__Document segment__:
========
PC Monitor Over BLE: Checking Your Computer Stats From Your Pocket

Checking system stats usually means alt-tabbing to Task Manager, glancing at a sidebar widget, or leaning over to read a secondary display. The BLEShark Nano ($36.99+) offers a different approach: a small OLED device in your hand or pocket showing live CPU usage, RAM, temperature, and other stats from your PC over Bluetooth Low Energy.

This article covers what the PC Monitor app shows, how the BLE data pipeline actually works, what you need to set it up, and which situations make this genuinely useful rather than a novelty.

Table of Contents

• What the PC Monitor App Shows
• How the BLE Data Pipeline Works
• The Host Software
• Setup and Pairing
• When This Is Actually Useful
• Battery and Range
• OLED Layout and Navigation

What the PC Monitor App Shows

The BLEShark Nano's OLED is 128x64 pixels. Small but dense. The PC Monitor app organizes stats across multiple pages you navigate with the device's buttons:

• CPU: Total usage percentage, per-core breakdown, current clock speed
• Memory: RAM used vs total, swap/page file usage
• GPU: Utilization percentage, VRAM used vs total
• Temperatures: CPU package temp, GPU die temp, drive temps where available
• Network: Upload and download throughput (bytes/sec)
• Storage: Active drive, read/write speeds
• Battery: On laptops, charge level and whether plugged in

The data refreshes every few seconds. Not a real-time oscilloscope trace, but sufficient for seeing at a glance whether something is running hot or eating resources. The update rate is configurable in the host software.

How the BLE Data Pipeline Works

The BLE communication between the host PC and the BLEShark Nano uses the GATT (Generic Attribute Profile) model. GATT defines a client/server structure where one side exposes data through services and characteristics, and the other reads or subscribes to those data points.
========
__Data provided__:
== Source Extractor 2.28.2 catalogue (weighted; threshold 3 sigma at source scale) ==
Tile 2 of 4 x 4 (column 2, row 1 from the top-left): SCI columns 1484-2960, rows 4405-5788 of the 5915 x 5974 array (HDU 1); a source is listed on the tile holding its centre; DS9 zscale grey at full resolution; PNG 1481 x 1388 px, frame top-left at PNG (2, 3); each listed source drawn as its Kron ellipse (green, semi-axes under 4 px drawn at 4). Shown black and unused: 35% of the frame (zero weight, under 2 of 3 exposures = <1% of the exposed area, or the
========
__Exercise instructions__:
**1)** Name the stat categories that the PC Monitor article says the app shows on its pages.
**2)** Proceed with the PC Monitor article, starting right after its final sentence.
The listing above comes from a different source than the PC Monitor article.

__Replies__:
**1)** CPU, Memory, GPU, Temperatures, Network, Storage, Battery

**2)**
For PC Monitor, the Nano acts as a GATT client. The host PC software runs a small background agent that acts as a GATT server - it creates a BLE service with characteristics for each stat category (CPU, memory, temperature, and so on). The Nano discovers and connects to this service, then reads characteristic values on a polling interval.

Alternatively, the host agent can use GATT notifications. With notifications, the server (host PC) pushes updates to the subscribed client (the Nano) whenever values change beyond a threshold, rather than waiting for the Nano to poll. Notifications reduce latency and are more efficient for values that change rapidly, like CPU usage under load. The specific mode used depends on the host software configuration.

BLE GATT communication is connection-oriented. Once the Nano pairs and connects, the link is maintained. Data flows continuously during that session. If you walk out of range, the connection drops and the Nano's screen shows the last received values or a "disconnected" indicator. When you come back in range, the connection reestablishes automatically.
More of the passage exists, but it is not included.